» What to work on
The response should consist of every line below, unchanged.

» Input records
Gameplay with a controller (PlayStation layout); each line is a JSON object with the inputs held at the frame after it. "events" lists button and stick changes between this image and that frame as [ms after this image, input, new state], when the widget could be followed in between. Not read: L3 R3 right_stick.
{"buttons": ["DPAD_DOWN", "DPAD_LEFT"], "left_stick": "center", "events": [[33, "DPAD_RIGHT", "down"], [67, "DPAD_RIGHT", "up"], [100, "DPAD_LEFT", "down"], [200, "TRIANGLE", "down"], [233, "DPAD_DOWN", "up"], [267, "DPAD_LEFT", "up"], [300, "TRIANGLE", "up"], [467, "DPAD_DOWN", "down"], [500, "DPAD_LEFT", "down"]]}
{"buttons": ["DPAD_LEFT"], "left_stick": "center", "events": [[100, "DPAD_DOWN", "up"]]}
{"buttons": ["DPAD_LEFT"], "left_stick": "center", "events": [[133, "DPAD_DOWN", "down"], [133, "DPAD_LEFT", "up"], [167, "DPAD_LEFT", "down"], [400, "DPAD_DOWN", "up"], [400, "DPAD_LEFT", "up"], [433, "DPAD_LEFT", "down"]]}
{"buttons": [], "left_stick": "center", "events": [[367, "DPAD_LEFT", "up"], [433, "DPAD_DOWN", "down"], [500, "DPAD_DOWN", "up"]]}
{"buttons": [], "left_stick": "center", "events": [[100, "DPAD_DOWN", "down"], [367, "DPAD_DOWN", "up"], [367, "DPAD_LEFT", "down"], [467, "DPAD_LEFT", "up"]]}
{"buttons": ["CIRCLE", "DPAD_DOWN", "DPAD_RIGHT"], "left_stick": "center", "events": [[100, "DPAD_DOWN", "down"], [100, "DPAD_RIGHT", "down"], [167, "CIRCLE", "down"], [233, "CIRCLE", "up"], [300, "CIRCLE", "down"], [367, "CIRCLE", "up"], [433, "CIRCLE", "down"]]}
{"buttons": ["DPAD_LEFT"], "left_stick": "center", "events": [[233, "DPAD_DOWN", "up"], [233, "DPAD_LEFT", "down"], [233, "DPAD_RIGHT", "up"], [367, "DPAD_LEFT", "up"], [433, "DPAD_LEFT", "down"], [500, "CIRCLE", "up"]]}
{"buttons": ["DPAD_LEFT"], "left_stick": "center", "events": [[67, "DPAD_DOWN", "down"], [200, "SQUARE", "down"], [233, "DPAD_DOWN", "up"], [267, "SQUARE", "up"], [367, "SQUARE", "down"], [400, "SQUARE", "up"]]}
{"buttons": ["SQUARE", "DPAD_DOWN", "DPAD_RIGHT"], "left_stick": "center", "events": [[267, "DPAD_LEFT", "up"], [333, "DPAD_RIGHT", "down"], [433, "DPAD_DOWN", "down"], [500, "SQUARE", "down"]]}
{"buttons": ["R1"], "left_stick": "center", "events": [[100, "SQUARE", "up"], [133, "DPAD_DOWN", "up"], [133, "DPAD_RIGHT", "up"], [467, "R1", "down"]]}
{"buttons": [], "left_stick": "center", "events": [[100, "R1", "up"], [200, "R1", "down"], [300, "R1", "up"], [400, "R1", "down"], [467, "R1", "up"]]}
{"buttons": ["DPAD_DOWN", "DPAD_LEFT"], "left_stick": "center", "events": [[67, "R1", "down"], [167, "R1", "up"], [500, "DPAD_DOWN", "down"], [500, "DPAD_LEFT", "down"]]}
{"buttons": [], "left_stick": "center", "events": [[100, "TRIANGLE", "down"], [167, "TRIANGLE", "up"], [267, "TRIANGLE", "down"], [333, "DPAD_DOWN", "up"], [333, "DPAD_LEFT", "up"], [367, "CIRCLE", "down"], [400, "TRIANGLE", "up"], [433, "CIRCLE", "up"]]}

» Task answer
Gameplay with a controller (PlayStation layout); each line is a JSON object with the inputs held at the frame after it. "events" lists button and stick changes between this image and that frame as [ms after this image, input, new state], when the widget could be followed in between. Not read: L3 R3 right_stick.
{"buttons": ["DPAD_DOWN", "DPAD_LEFT"], "left_stick": "center", "events": [[33, "DPAD_RIGHT", "down"], [67, "DPAD_RIGHT", "up"], [100, "DPAD_LEFT", "down"], [200, "TRIANGLE", "down"], [233, "DPAD_DOWN", "up"], [267, "DPAD_LEFT", "up"], [300, "TRIANGLE", "up"], [467, "DPAD_DOWN", "down"], [500, "DPAD_LEFT", "down"]]}
{"buttons": ["DPAD_LEFT"], "left_stick": "center", "events": [[100, "DPAD_DOWN", "up"]]}
{"buttons": ["DPAD_LEFT"], "left_stick": "center", "events": [[133, "DPAD_DOWN", "down"], [133, "DPAD_LEFT", "up"], [167, "DPAD_LEFT", "down"], [400, "DPAD_DOWN", "up"], [400, "DPAD_LEFT", "up"], [433, "DPAD_LEFT", "down"]]}
{"buttons": [], "left_stick": "center", "events": [[367, "DPAD_LEFT", "up"], [433, "DPAD_DOWN", "down"], [500, "DPAD_DOWN", "up"]]}
{"buttons": [], "left_stick": "center", "events": [[100, "DPAD_DOWN", "down"], [367, "DPAD_DOWN", "up"], [367, "DPAD_LEFT", "down"], [467, "DPAD_LEFT", "up"]]}
{"buttons": ["CIRCLE", "DPAD_DOWN", "DPAD_RIGHT"], "left_stick": "center", "events": [[100, "DPAD_DOWN", "down"], [100, "DPAD_RIGHT", "down"], [167, "CIRCLE", "down"], [233, "CIRCLE", "up"], [300, "CIRCLE", "down"], [367, "CIRCLE", "up"], [433, "CIRCLE", "down"]]}
{"buttons": ["DPAD_LEFT"], "left_stick": "center", "events": [[233, "DPAD_DOWN", "up"], [233, "DPAD_LEFT", "down"], [233, "DPAD_RIGHT", "up"], [367, "DPAD_LEFT", "up"], [433, "DPAD_LEFT", "down"], [500, "CIRCLE", "up"]]}
{"buttons": ["DPAD_LEFT"], "left_stick": "center", "events": [[67, "DPAD_DOWN", "down"], [200, "SQUARE", "down"], [233, "DPAD_DOWN", "up"], [267, "SQUARE", "up"], [367, "SQUARE", "down"], [400, "SQUARE", "up"]]}
{"buttons": ["SQUARE", "DPAD_DOWN", "DPAD_RIGHT"], "left_stick": "center", "events": [[267, "DPAD_LEFT", "up"], [333, "DPAD_RIGHT", "down"], [433, "DPAD_DOWN", "down"], [500, "SQUARE", "down"]]}
{"buttons": ["R1"], "left_stick": "center", "events": [[100, "SQUARE", "up"], [133, "DPAD_DOWN", "up"], [133, "DPAD_RIGHT", "up"], [467, "R1", "down"]]}
{"buttons": [], "left_stick": "center", "events": [[100, "R1", "up"], [200, "R1", "down"], [300, "R1", "up"], [400, "R1", "down"], [467, "R1", "up"]]}
{"buttons": ["DPAD_DOWN", "DPAD_LEFT"], "left_stick": "center", "events": [[67, "R1", "down"], [167, "R1", "up"], [500, "DPAD_DOWN", "down"], [500, "DPAD_LEFT", "down"]]}
{"buttons": [], "left_stick": "center", "events": [[100, "TRIANGLE", "down"], [167, "TRIANGLE", "up"], [267, "TRIANGLE", "down"], [333, "DPAD_DOWN", "up"], [333, "DPAD_LEFT", "up"], [367, "CIRCLE", "down"], [400, "TRIANGLE", "up"], [433, "CIRCLE", "up"]]}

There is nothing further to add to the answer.